_What you are asked to do_.
Each line of the records containing "widget" is to be copied out and returned.

_ _ _ _ _ _ _

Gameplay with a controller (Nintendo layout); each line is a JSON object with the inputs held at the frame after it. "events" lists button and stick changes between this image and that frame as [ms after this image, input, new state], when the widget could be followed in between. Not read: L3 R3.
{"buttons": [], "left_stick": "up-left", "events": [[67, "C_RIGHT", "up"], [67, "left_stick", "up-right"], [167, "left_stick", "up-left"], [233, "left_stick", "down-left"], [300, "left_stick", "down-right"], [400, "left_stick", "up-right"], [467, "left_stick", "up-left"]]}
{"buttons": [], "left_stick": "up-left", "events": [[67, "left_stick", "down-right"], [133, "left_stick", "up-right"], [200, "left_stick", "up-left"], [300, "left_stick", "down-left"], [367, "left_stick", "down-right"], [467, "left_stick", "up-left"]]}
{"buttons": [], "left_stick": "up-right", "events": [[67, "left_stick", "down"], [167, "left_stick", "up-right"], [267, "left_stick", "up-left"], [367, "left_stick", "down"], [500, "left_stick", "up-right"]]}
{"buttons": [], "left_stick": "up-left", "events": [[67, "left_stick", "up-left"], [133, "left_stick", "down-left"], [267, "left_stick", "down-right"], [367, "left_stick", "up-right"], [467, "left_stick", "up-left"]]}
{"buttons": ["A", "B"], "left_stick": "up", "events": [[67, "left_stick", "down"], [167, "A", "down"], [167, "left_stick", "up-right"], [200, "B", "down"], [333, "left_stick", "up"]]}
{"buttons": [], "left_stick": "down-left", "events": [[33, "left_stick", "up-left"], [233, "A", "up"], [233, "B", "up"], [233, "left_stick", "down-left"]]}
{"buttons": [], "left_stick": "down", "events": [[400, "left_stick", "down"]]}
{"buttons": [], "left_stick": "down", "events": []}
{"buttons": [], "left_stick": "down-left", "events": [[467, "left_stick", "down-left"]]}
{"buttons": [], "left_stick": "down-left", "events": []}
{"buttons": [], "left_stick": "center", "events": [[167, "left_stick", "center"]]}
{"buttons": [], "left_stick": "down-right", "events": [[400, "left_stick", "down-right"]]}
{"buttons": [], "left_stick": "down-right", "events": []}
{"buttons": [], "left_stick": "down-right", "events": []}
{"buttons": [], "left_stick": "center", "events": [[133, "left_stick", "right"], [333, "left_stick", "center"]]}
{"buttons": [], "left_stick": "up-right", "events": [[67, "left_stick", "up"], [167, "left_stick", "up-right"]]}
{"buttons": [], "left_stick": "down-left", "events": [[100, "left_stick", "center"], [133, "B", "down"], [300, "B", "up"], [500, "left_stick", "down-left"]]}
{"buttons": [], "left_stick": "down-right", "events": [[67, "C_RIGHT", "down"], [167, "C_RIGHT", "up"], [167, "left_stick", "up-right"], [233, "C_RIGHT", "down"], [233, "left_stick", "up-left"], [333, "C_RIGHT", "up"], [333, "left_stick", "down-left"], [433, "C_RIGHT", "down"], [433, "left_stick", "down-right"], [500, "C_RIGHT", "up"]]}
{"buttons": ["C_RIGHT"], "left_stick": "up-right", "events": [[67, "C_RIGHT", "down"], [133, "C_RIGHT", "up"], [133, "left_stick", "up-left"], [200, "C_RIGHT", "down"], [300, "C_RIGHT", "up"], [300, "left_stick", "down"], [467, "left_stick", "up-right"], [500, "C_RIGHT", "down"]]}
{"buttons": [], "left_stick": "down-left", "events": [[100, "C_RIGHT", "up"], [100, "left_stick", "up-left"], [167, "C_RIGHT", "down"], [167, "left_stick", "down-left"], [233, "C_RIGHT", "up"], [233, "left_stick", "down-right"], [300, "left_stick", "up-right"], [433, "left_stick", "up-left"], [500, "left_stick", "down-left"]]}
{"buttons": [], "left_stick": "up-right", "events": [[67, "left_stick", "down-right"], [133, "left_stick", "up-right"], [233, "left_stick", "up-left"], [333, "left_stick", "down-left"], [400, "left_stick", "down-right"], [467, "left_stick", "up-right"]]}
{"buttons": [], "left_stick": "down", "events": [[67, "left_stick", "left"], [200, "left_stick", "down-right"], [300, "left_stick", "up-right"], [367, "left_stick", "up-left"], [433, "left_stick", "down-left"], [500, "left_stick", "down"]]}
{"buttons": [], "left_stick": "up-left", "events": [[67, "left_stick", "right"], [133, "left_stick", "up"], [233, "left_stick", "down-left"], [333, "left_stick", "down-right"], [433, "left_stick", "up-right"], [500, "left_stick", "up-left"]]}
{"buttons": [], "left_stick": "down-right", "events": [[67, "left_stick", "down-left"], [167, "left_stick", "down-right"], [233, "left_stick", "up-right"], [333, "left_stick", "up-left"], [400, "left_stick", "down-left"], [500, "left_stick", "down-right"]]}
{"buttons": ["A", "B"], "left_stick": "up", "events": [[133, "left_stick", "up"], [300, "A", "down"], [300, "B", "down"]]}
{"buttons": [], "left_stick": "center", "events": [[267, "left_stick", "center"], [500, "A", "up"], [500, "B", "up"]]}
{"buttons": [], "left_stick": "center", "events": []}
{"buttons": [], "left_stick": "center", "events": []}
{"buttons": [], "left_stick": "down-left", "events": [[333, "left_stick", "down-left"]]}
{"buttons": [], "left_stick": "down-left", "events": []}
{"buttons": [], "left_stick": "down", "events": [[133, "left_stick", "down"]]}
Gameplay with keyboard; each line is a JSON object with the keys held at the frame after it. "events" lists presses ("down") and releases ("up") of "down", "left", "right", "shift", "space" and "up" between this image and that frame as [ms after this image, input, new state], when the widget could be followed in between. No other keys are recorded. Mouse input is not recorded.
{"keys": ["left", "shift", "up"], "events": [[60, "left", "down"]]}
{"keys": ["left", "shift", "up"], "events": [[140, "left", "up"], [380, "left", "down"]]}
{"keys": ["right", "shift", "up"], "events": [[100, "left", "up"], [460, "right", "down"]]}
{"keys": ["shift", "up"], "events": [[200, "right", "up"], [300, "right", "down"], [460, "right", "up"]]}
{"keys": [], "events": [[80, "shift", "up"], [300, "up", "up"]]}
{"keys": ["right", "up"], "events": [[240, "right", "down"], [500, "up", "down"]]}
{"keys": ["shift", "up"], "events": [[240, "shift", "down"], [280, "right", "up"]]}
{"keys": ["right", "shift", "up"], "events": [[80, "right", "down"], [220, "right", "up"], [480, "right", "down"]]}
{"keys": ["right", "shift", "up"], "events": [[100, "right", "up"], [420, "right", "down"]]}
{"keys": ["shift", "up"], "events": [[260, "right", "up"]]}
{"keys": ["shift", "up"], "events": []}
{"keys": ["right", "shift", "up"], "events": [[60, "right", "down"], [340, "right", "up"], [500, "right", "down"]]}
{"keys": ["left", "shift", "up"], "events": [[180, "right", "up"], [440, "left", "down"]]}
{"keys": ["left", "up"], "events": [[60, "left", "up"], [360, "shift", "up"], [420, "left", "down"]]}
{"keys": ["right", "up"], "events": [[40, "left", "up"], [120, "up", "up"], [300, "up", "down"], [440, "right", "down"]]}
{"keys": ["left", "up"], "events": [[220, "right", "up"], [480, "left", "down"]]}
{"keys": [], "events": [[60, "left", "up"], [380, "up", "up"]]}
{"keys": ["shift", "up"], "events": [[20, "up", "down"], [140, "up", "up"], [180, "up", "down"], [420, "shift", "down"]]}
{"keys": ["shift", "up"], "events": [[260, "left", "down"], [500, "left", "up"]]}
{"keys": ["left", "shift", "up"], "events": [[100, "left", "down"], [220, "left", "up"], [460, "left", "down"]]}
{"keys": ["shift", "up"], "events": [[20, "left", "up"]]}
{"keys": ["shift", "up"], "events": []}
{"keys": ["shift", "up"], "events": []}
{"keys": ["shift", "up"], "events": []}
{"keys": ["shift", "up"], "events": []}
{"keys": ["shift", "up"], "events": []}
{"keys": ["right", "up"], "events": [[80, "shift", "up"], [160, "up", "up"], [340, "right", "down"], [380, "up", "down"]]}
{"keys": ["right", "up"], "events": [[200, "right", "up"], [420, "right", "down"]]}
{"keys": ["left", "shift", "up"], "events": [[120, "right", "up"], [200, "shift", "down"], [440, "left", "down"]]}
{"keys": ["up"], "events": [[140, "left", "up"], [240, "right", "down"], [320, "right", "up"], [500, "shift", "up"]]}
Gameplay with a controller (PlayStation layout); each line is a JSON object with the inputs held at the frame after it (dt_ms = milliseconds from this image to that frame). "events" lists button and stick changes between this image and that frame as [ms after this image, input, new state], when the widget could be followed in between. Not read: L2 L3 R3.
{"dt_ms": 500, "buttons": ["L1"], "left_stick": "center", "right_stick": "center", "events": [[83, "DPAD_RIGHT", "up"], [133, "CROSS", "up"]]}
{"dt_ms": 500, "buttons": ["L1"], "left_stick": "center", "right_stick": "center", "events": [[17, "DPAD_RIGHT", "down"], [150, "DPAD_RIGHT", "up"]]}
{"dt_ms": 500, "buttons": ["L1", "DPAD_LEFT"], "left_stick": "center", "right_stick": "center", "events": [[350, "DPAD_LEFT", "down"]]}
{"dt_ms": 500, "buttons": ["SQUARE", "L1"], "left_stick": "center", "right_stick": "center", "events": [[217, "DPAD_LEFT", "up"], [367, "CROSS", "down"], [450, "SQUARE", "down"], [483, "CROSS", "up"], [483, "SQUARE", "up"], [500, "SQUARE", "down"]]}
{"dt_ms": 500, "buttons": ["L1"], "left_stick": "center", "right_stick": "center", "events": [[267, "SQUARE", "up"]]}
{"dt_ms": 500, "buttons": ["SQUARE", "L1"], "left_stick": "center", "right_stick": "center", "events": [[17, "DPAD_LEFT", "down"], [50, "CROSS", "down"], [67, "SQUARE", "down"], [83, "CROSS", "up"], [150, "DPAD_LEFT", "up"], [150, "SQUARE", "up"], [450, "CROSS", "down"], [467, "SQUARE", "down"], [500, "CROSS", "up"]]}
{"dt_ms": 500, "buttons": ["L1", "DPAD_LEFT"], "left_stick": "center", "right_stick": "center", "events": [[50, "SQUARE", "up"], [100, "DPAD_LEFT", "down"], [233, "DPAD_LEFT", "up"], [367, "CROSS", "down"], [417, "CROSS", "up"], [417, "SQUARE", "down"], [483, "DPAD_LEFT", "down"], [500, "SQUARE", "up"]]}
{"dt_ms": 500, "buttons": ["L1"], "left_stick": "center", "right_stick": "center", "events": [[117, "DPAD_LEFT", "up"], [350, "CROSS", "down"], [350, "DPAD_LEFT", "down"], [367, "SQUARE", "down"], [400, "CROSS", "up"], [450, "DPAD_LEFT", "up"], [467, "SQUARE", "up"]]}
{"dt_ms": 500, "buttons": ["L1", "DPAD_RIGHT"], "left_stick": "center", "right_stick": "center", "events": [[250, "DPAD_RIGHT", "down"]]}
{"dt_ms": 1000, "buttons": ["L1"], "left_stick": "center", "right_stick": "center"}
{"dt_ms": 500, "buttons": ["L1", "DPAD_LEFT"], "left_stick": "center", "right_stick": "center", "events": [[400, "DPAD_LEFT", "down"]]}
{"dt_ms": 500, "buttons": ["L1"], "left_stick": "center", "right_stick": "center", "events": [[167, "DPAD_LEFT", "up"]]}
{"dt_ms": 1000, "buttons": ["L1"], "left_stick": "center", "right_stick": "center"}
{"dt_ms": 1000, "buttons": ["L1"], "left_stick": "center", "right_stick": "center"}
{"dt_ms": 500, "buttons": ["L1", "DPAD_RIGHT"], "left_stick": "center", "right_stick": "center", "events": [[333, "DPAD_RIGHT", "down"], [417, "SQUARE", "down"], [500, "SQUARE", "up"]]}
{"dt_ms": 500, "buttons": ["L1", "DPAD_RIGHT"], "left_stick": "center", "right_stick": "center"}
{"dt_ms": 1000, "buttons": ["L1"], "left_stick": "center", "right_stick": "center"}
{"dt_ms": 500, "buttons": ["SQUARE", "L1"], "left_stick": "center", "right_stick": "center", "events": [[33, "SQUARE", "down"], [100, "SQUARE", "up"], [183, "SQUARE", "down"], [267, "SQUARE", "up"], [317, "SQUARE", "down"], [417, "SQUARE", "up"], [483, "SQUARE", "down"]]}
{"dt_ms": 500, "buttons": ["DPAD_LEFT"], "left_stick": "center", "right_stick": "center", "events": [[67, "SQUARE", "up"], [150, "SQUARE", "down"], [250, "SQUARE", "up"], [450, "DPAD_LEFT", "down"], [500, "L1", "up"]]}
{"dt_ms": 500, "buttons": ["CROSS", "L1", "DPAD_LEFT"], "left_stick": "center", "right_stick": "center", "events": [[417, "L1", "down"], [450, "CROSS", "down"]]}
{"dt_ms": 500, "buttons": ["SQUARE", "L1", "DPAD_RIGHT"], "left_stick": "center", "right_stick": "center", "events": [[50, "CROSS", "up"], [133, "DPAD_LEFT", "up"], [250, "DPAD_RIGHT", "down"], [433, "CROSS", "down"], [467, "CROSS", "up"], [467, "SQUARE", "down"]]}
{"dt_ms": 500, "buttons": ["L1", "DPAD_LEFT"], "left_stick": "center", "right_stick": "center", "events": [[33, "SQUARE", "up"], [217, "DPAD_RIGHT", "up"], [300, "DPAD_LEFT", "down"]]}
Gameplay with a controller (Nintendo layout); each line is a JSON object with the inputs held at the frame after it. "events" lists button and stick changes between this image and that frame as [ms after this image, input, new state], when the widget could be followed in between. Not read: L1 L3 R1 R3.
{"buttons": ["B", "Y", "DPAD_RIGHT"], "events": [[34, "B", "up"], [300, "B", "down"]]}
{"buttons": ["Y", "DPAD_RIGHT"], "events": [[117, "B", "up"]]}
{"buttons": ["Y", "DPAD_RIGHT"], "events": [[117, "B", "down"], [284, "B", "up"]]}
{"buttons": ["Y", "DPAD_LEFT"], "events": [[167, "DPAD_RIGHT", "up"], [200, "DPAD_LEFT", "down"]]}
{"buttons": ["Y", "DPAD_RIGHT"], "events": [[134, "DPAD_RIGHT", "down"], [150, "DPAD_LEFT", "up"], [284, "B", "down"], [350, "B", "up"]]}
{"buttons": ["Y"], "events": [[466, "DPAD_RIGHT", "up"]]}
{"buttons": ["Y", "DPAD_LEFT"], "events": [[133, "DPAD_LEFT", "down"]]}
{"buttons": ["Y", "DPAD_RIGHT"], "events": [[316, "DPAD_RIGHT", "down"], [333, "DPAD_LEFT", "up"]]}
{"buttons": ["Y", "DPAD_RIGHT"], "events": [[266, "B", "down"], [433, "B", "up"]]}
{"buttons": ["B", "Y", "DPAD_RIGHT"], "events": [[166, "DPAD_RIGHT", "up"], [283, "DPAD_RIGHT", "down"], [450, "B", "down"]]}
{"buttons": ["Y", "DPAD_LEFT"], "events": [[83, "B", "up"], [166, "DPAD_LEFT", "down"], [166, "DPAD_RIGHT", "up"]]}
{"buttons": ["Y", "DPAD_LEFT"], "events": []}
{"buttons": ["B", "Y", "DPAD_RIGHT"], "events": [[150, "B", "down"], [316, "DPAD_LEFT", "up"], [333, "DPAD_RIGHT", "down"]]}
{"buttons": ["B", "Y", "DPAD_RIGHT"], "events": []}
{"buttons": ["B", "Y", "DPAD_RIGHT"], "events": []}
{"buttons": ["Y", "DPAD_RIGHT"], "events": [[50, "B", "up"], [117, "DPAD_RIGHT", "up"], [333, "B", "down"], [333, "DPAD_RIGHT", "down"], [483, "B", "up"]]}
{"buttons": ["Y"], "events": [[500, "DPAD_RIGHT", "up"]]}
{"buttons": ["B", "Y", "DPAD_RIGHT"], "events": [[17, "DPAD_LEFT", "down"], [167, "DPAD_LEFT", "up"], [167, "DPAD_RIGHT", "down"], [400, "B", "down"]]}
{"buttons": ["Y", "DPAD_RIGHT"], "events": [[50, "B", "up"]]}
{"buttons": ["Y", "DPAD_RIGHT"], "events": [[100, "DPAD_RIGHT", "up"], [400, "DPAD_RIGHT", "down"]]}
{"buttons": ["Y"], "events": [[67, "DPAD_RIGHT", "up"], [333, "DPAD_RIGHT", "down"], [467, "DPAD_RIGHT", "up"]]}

_ _ _ _ _ _ _

_Expected answer_.
Gameplay with a controller (Nintendo layout); each line is a JSON object with the inputs held at the frame after it. "events" lists button and stick changes between this image and that frame as [ms after this image, input, new state], when the widget could be followed in between. Not read: L3 R3.
Gameplay with keyboard; each line is a JSON object with the keys held at the frame after it. "events" lists presses ("down") and releases ("up") of "down", "left", "right", "shift", "space" and "up" between this image and that frame as [ms after this image, input, new state], when the widget could be followed in between. No other keys are recorded. Mouse input is not recorded.
Gameplay with a controller (PlayStation layout); each line is a JSON object with the inputs held at the frame after it (dt_ms = milliseconds from this image to that frame). "events" lists button and stick changes between this image and that frame as [ms after this image, input, new state], when the widget could be followed in between. Not read: L2 L3 R3.
Gameplay with a controller (Nintendo layout); each line is a JSON object with the inputs held at the frame after it. "events" lists button and stick changes between this image and that frame as [ms after this image, input, new state], when the widget could be followed in between. Not read: L1 L3 R1 R3.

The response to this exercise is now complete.